To reconstruct Lufengosaurus's development, Reisz's team focused on the 24 femur bones found in the remains. The first thing the researchers noticed is that the largest of these leg bones were nearly twice the size of the smallest ones, revealing that the creatures grew significantly before they even hatched. And when researchers cut open the femurs to study their structure, they noticed that the spaces in the bones where blood vessels and other tissues would have grown were particularly large. Scientists know that the larger such so-called vascular spaces are, the faster the animal is growing. Judging from the size of their femurs' vascular spaces, Reisz and colleagues concluded that the Lufengosaurus embryos grew faster than all other known dinosaurs and all living birds—"faster than anything we have ever seen," Reisz says. This rapid embryonic growth may be the key to understanding adult sauropodomorphs' towering physiques, the team reports online today in Nature.

But the real surprise that the bones contained didn't reveal itself until the researchers subjected them to the powerful x-rays produced by a synchrotron in Taiwan. When they did, they noticed traces of what they suspect is organic matter inside the bones. "Organic remains [of dinosaurs] have been found before, but this is by far the oldest," Reisz says. If the bones do, in fact, contain complex proteins, he hopes to compare them with proteins in living organisms to learn more about the biology of dinosaurs. Such a possibility "really opens up a new avenue of research for paleontology," he says.

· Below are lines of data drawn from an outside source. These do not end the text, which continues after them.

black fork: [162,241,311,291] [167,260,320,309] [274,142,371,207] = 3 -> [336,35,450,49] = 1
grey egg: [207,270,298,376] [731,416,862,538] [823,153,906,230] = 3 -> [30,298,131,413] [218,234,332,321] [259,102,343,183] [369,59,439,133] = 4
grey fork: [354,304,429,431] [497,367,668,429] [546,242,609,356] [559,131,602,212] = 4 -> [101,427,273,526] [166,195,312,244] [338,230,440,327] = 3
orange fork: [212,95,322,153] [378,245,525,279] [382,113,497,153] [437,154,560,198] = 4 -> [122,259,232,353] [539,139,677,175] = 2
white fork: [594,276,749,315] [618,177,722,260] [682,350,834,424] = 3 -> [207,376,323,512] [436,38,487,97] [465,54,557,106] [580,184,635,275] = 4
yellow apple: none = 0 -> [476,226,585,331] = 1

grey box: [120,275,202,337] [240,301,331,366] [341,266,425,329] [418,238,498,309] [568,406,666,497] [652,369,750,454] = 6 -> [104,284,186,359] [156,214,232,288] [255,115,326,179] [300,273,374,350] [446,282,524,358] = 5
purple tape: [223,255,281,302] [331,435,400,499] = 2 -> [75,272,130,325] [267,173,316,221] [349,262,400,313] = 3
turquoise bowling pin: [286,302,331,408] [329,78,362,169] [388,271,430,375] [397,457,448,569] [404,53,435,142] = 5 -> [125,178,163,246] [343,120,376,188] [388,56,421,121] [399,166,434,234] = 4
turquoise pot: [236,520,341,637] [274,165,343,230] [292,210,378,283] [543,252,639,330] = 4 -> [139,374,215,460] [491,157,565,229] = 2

Other researchers are more cautious. "Almost every example of such organic material is hotly disputed," and this one will likely be no different, points out Hans-Dieter Sues, a vertebrate paleontologist at the Smithsonian Institution National Museum of Natural History in Washington, D.C., who was not involved in the study. "You can never really totally rule out contamination."

Still, if the evidence holds up, the find could finally tip the scale in favor of soft tissue preservation. "This [study] lends support to the idea that that some of these organic molecules … may actually be preserved over millions of years," says Luis Chiappe, a vertebrate paleontologist at the Natural History Museum of Los Angeles County in California who was not involved with the research. Regardless, he says, the bone bed itself is "a spectacular find" that's likely to yield many more insights into dinosaur development for years to come.